Finsch, Otto: Südseearbeiten. Gewerbe- und Kunstfleiß, Tauschmittel und „Geld“ der Eingeborenen auf Grundlage der Rohstoffe und der geographischen Verbreitung. Hamburg 1914.

In 1878 and 1879 several mission periodicals stated that Nukuoro residents were throwing away their so-called ‘idols’. This indicates that in the context of Christian missionization old religious beliefs and practices were gradually abandoned. According to Oral History as well as written sources Nukuoro people were already aquainted with Christianity through a Nukuoran woman named Siakwe who had lived on Pohnpei before missionaries first came to the island. In the early 20th century when king Leka converted to Christianity during his visit to Kosrae and subsequently became chief of Nukuoro he banned the rituals associated with the dinonga eidu and demanded that the knowledge about them should no longer passed along.  

There is currently no evidence that the dinonga eidu were purchased by collectors. It is possible that the objects were found on site or handed over to Europeans. However, the following colonial accounts provide evidence that cultural assets from Nukuoro were partially destroyed and looted by Westerners:

The god "Te ariki tu te natoake", had his image in a black volcanic stone, which Ko-Wawe brought with him from the former homeland.

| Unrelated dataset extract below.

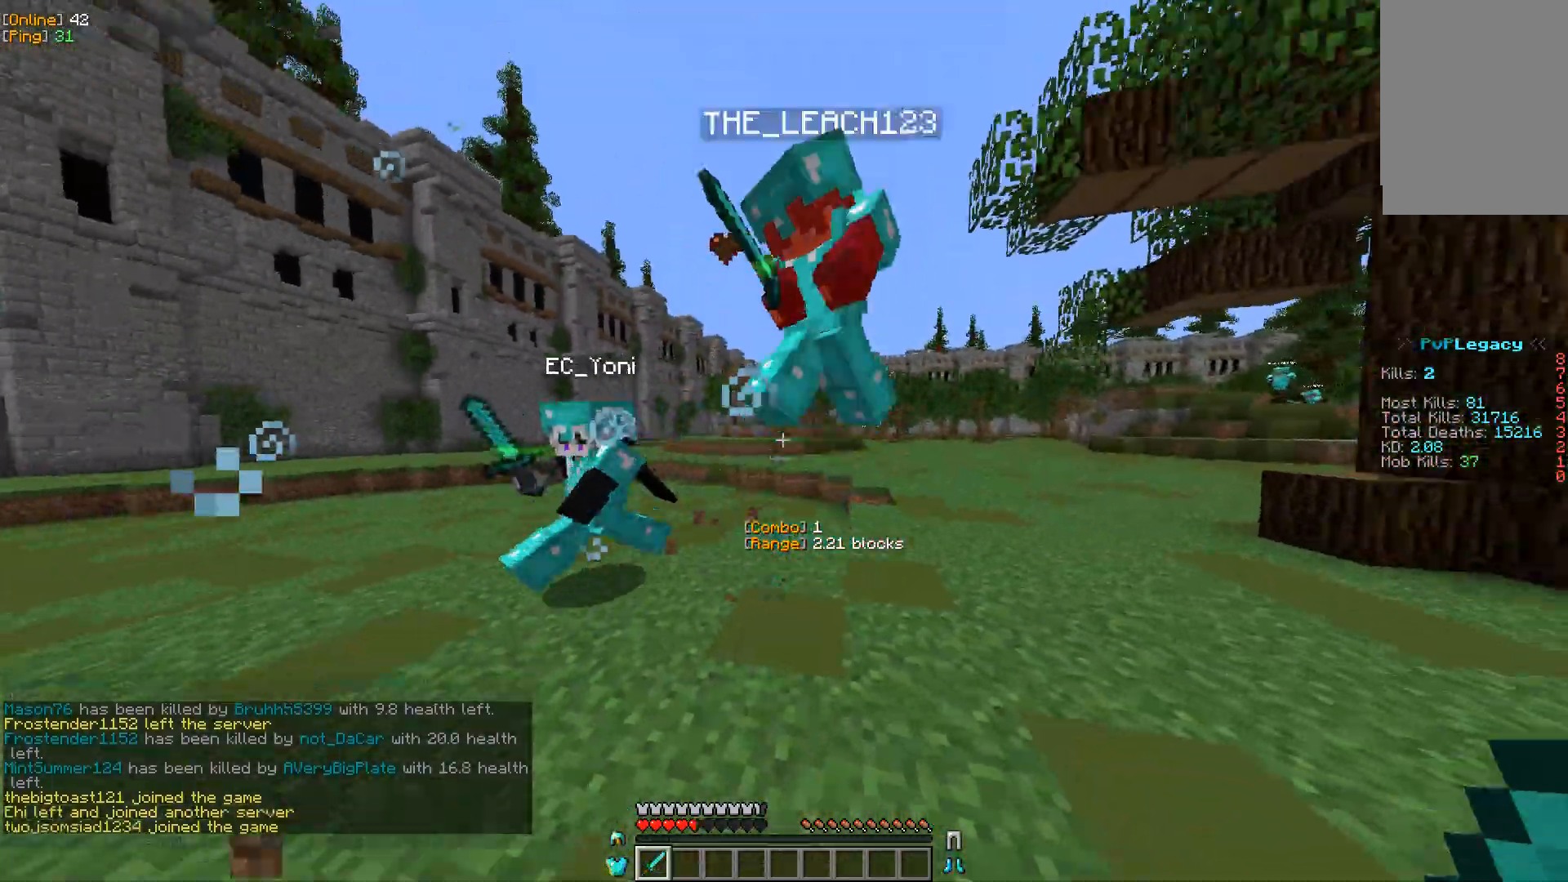
{"keys": ["w"], "mouse": [], "events": [[33, "mouse_left", "down"], [200, "a", "down"], [200, "mouse_left", "up"], [233, "d", "up"], [267, "s", "up"], [350, "w", "down"], [433, "a", "up"]]}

It was located in the main temple, Amalau, at the east end of the marae and was destroyed one day by a white man.” 

(source: Schmeltz / Krause 1881, p. 334)

Unique to Nukuoro (Monteverde) are crudely carved wooden human figures that originated with the inhabitants from Polynesia and were worshipped as "ancestors" under personal names. The museum Godeffroy possessed a whole series of 6 pieces (1300-1720 mm high), also a fragment of the stone god "te ariki".” 

(source: Finsch 1914, p. 561)

Oral History as well as Provenance research in archives and depots can contribute to reconstructing the circumstances of appropriation.